Blunt once taught history. He should know Trump was impeached by the House before he left office. The Senate vote was whether to convict him for igniting the riots. The evidence of that incitement was unambiguous to anyone who knows insurrection when he or she sees it.

And hundreds of scholars have said conviction of a former office holder is constitutional. The Senate voted to adopt that view. Blunt and Moran now seek to justify their vote on a weak technicality. They should not be allowed to duck responsibility so easily.

Both must face voters in two years, and are favorites to win. Perhaps they voted to acquit because they fear primary challenges from the Trumpistas in their party. If so, their votes are not only wrong, but also display a troubling political cowardice we should never forget.

This is true in narrow terms. During the impeachment debate, the Senate voted to approve a Congressional Gold Medal for Eugene Goldman, the Capitol Police officer who courageously diverted rioters away from senators and staff on Jan. 6.

Asked to demonstrate similar courage, Blunt and Moran demurred.

But it’s true in a broader sense, too. The American republic, we now know, faced an unrelenting assault from Trump and his supporters over the past three months as they sought to overthrow a free and fair election.

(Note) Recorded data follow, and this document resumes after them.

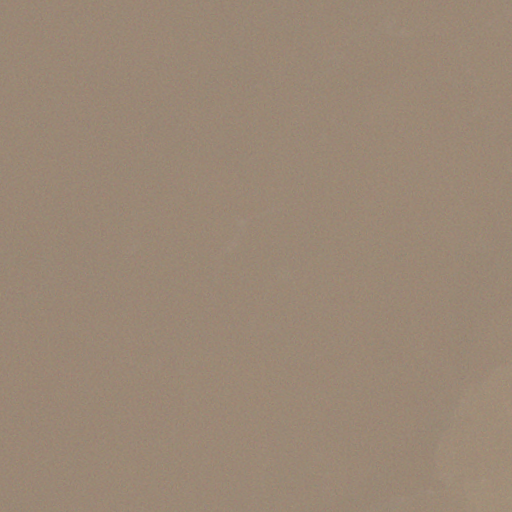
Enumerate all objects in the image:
river: (333, 291)
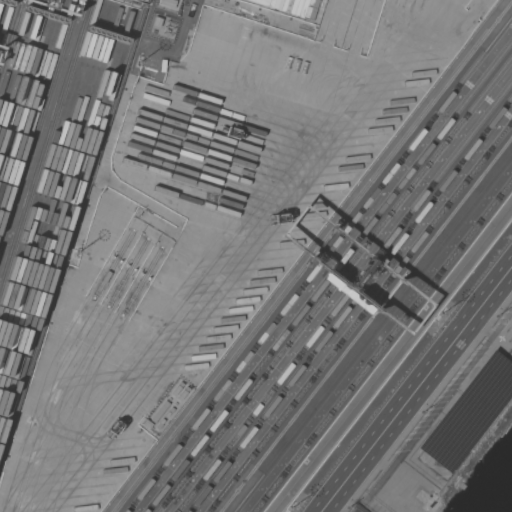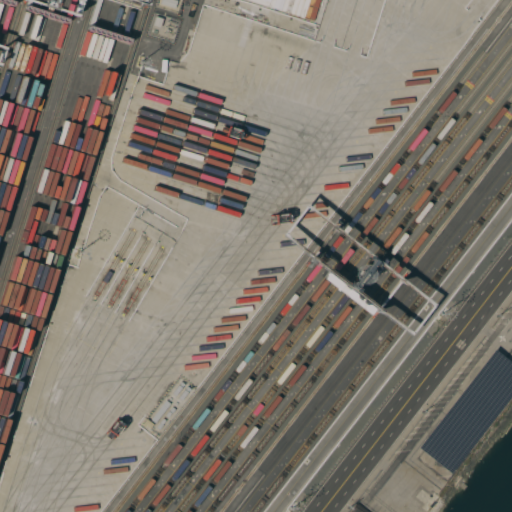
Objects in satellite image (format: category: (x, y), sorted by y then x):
building: (168, 3)
railway: (318, 263)
railway: (328, 275)
railway: (334, 282)
railway: (343, 295)
railway: (349, 303)
railway: (359, 315)
railway: (372, 332)
railway: (381, 344)
road: (416, 388)
building: (469, 412)
parking lot: (464, 413)
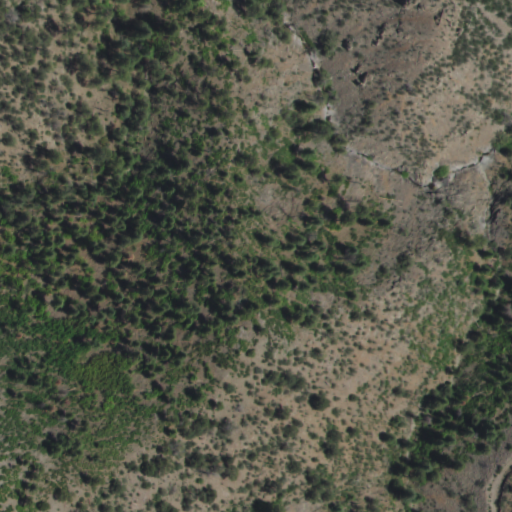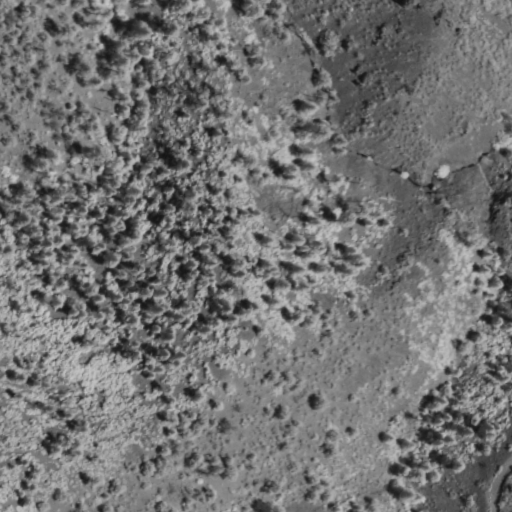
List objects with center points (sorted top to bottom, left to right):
road: (495, 483)
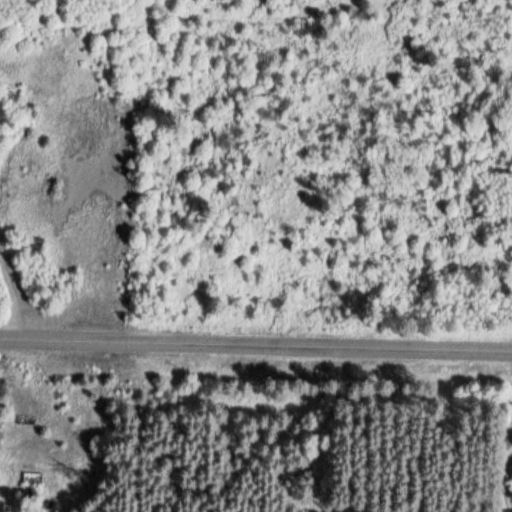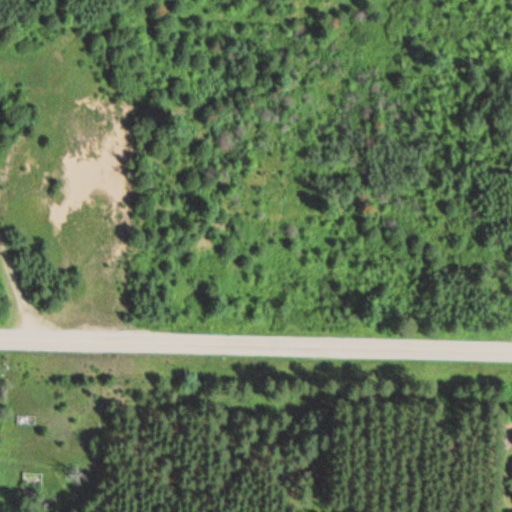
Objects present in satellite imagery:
road: (13, 137)
road: (255, 342)
building: (31, 486)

The idea of self-government survived only because of the steely courage of hundreds of election workers, secretaries of state, judges, lawmakers and governors of both parties who resisted, often at great political and personal risk, the former president’s theft.

The republic survives because of their bravery. But it was a close call. Had one or two judges, or a governor or two joined in Trump’s piracy, the American democratic experiment might well have died over the last three months.

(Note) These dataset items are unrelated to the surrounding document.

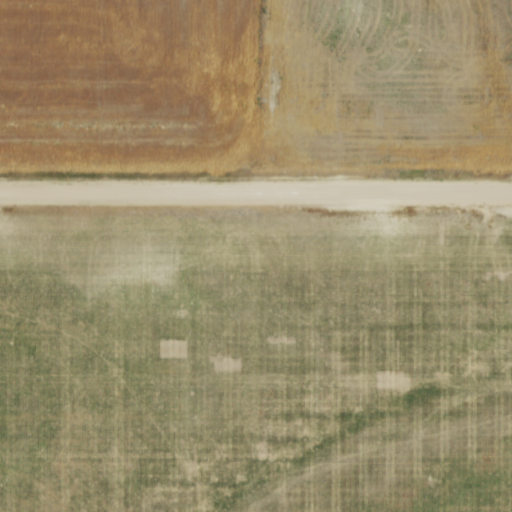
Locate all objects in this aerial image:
crop: (256, 81)
road: (255, 194)
crop: (255, 362)
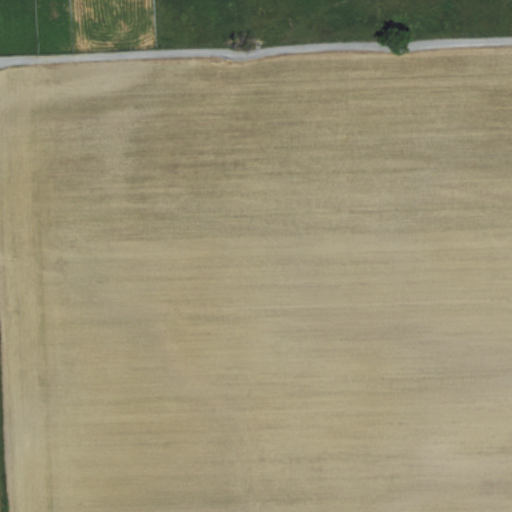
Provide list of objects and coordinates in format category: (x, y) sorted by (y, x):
road: (256, 56)
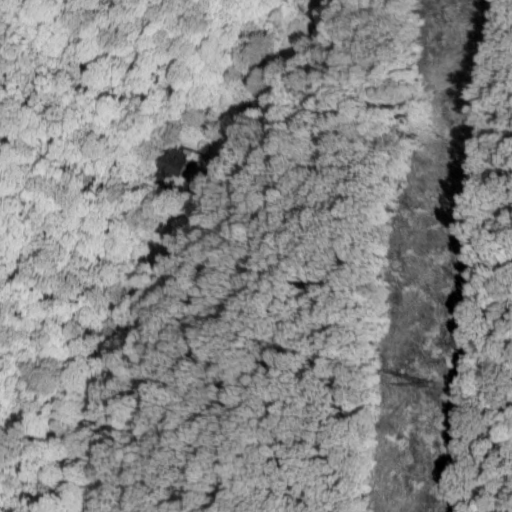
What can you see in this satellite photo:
road: (291, 63)
power tower: (422, 380)
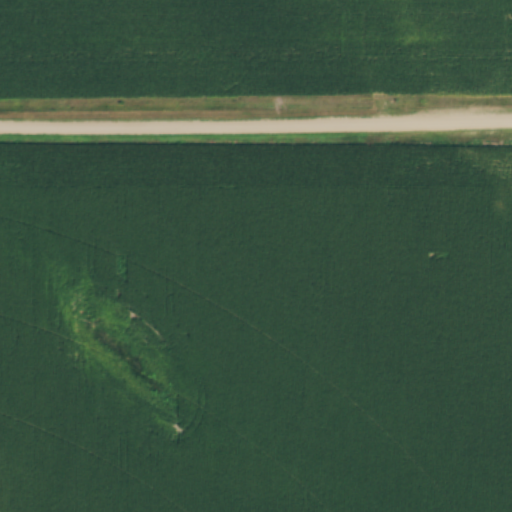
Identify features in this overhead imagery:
road: (256, 128)
crop: (256, 334)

Next time, we may not be so lucky.

And there will be a next time. The votes of Hawley, Moran, Blunt, Marshall and their cowardly colleagues ensure it. They have said, in clear language, that corrupting an American presidential election — and then provoking a riot to stop the count — is perfectly acceptable, merely the settling of a “political score,” as Blunt put it.

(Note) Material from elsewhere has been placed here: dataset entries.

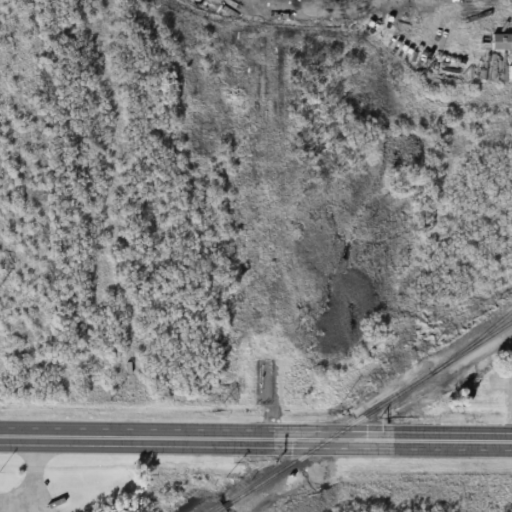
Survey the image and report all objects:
railway: (476, 337)
railway: (371, 410)
road: (255, 439)
railway: (226, 504)
railway: (218, 509)
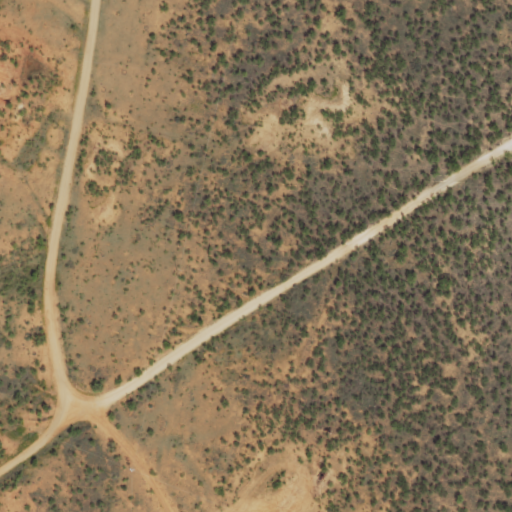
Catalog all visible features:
road: (329, 205)
road: (94, 262)
road: (198, 348)
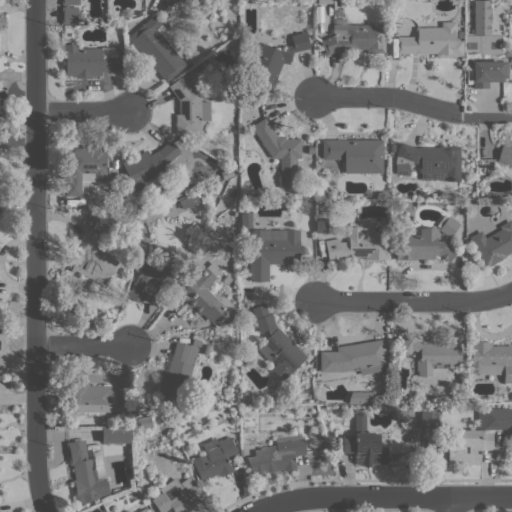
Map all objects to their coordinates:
building: (67, 11)
building: (69, 11)
building: (479, 17)
building: (481, 17)
building: (460, 33)
building: (352, 35)
building: (353, 38)
building: (429, 41)
building: (431, 41)
building: (155, 46)
building: (157, 46)
building: (272, 59)
building: (273, 59)
building: (85, 60)
building: (88, 60)
building: (485, 72)
building: (487, 72)
road: (415, 101)
building: (188, 108)
building: (187, 109)
road: (82, 110)
building: (392, 147)
building: (278, 150)
building: (279, 152)
building: (353, 154)
building: (354, 154)
building: (505, 154)
building: (504, 156)
building: (428, 161)
building: (429, 161)
building: (147, 165)
building: (148, 165)
building: (87, 167)
building: (480, 170)
building: (330, 182)
building: (421, 192)
building: (325, 195)
building: (325, 202)
building: (245, 216)
building: (228, 220)
building: (319, 224)
building: (321, 224)
building: (446, 224)
building: (447, 226)
building: (359, 242)
building: (492, 243)
building: (356, 244)
building: (493, 244)
building: (421, 245)
building: (422, 245)
building: (270, 250)
building: (271, 250)
road: (36, 256)
building: (93, 259)
building: (91, 261)
building: (149, 276)
building: (150, 277)
building: (199, 295)
building: (201, 295)
road: (415, 301)
building: (195, 342)
building: (274, 344)
building: (276, 344)
road: (84, 345)
building: (204, 348)
building: (430, 353)
building: (430, 354)
building: (351, 357)
building: (354, 357)
building: (490, 359)
building: (491, 359)
building: (177, 370)
building: (234, 396)
building: (94, 397)
building: (358, 397)
building: (360, 397)
building: (97, 398)
building: (493, 417)
building: (429, 418)
building: (494, 418)
building: (146, 421)
building: (113, 434)
building: (115, 434)
building: (362, 444)
building: (468, 446)
building: (468, 446)
building: (364, 448)
building: (276, 453)
building: (274, 455)
building: (511, 456)
building: (212, 458)
building: (213, 458)
building: (82, 473)
building: (84, 473)
building: (175, 495)
building: (176, 496)
road: (379, 496)
road: (449, 504)
building: (108, 506)
building: (137, 510)
building: (143, 510)
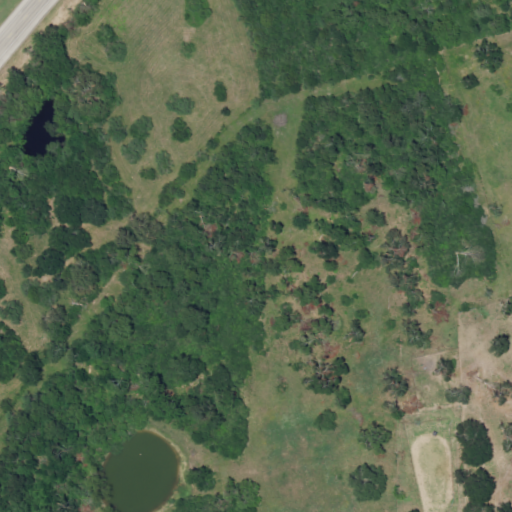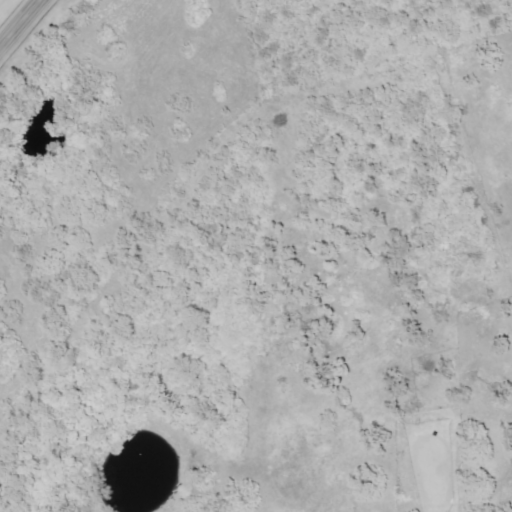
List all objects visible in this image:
road: (21, 25)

When the next riot comes, who will stand for democracy? Not the senators from Missouri and Kansas.

They will not see it that way, of course. They’re already trying to change the subject. But we should not let them do so. The stain of their votes must remain affixed to their names as long as the republic survives, which, given their actions Saturday and over the past four years, may not be much longer.